Benjamin Garmezy, MD, medical oncologist, assistant director, Genitourinary Research, Sarah Cannon Research Institute, Tennessee Oncology, discusses key considerations for the selection of frontline treatment regimens in clear cell renal cell carcinoma (RCC).
The choice between an immunotherapy doublet consisting of a PD-1 inhibitor and a CTLA-4 inhibitor vs a combination of animmunotherapy agent in combination with a VEGF-targeted TKI in the frontline setting for patients with ccRCC is influenced by several key factors, Garmezy begins.
Sarcomatoid features serve as a rationale for opting for an immunotherapy doublet, he states. For younger patients who do not require a rapid response and are seeking enhanced durability, immunotherapy doublets may be considered, Garmezy adds. Conversely, an immuno-oncology (IO)/TKI regimen may be ideal for patients who prioritize a rapid response, he says.

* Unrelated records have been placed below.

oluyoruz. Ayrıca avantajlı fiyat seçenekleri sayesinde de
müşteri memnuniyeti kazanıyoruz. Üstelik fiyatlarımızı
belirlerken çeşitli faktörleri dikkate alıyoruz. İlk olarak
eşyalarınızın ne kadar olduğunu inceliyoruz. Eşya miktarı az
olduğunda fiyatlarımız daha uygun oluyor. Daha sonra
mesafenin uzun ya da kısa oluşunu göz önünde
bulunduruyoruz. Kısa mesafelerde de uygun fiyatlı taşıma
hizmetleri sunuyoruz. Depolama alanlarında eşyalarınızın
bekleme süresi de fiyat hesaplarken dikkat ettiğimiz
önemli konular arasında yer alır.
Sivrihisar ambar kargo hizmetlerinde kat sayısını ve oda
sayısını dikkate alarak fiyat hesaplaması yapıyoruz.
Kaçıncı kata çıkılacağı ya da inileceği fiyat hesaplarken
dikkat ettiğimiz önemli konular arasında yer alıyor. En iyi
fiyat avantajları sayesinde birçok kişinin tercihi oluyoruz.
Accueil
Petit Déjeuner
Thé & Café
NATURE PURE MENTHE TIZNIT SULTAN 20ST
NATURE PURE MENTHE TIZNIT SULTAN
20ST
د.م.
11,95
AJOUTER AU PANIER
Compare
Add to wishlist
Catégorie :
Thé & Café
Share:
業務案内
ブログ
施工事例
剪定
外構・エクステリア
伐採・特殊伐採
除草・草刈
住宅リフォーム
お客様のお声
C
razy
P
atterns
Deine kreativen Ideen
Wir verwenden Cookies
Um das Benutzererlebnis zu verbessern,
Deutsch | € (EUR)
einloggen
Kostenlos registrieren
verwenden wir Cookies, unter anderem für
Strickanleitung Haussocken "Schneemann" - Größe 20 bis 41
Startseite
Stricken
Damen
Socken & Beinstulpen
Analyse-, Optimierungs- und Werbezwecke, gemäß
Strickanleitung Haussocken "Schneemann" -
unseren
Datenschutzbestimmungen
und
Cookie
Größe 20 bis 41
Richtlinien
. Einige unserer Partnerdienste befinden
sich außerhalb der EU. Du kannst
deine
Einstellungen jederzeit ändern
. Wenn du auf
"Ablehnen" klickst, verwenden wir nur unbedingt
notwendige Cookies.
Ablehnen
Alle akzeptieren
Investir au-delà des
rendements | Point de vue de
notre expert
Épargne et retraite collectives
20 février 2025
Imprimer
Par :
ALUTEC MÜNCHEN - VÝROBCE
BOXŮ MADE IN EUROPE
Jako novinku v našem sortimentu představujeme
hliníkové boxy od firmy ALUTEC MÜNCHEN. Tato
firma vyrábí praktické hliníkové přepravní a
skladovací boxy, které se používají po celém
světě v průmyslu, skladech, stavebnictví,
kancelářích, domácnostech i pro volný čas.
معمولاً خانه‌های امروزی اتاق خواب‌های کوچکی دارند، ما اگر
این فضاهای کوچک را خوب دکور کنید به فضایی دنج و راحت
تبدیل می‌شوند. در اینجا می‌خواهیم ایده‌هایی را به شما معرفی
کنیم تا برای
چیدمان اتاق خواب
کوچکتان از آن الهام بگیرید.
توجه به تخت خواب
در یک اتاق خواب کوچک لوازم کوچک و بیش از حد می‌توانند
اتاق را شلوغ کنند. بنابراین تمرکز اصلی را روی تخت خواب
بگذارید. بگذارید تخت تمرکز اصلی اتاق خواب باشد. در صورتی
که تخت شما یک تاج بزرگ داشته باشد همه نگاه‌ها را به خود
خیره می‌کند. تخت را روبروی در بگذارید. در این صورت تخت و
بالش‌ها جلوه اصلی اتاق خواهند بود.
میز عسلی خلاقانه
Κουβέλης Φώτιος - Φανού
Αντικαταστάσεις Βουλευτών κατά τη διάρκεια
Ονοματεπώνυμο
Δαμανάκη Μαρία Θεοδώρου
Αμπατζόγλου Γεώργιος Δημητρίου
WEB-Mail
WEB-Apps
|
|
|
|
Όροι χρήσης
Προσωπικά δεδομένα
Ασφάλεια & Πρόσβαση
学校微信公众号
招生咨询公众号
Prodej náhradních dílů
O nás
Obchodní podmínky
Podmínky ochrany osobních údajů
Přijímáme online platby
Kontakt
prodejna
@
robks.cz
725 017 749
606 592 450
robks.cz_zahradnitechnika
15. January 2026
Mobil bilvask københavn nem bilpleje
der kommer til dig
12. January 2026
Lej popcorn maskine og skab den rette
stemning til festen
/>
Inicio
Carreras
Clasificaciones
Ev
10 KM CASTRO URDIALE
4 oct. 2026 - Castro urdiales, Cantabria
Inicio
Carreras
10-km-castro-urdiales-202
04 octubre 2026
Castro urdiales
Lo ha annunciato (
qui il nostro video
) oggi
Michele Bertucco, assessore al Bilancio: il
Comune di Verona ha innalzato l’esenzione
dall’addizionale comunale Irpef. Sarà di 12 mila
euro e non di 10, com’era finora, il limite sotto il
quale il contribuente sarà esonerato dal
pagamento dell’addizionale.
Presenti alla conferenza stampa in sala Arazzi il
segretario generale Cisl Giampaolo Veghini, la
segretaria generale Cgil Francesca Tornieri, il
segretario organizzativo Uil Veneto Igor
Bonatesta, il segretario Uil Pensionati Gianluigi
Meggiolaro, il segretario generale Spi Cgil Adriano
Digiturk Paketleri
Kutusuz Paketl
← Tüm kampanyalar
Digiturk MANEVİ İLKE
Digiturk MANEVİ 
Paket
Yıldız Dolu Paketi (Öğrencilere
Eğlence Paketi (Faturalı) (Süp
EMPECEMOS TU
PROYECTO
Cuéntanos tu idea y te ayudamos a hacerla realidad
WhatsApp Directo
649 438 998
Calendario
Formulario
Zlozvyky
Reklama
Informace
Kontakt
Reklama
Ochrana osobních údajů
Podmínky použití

In the absence of sarcomatoid features, Garmezy is increasingly selecting IO/TKI combinations for patients with RCC. There are currently 3 approved regimens for these patients: pembrolizumab (Keytruda) and axitinib (Inlyta), pembrolizumab and lenvatinib (Lenvima), and cabozantinib (Cabometyx) and nivolumab (Opdivo), Garmezy details. Although these combinations share more similarities than differences, choosing among them can be complex, he says. Garmezy recommends starting with 1 combination, familiarizing oneself with its toxicity profile, dose reductions, and interruptions to effectively manage patient adherence.
Notable nuances include axitinib’s higher VEGF selectivity compared with the more multi-targeted TKIs cabozantinib and lenvatinib, Garmezy details. Axitinib’s shorter half-life may be advantageous in cases where concerns exist about patient reactions to the drug, he suggests. However, pembrolizumab and lenvatinib have demonstrated the highest response rates, Garmezy says, cautioning that cross-study comparisons are challenging due to differing trial populations. Overall, this evolving landscape underscores the need for a personalized approach, considering patient characteristics, preferences, and potential toxicities to optimize treatment outcomes, Garmezy concludes.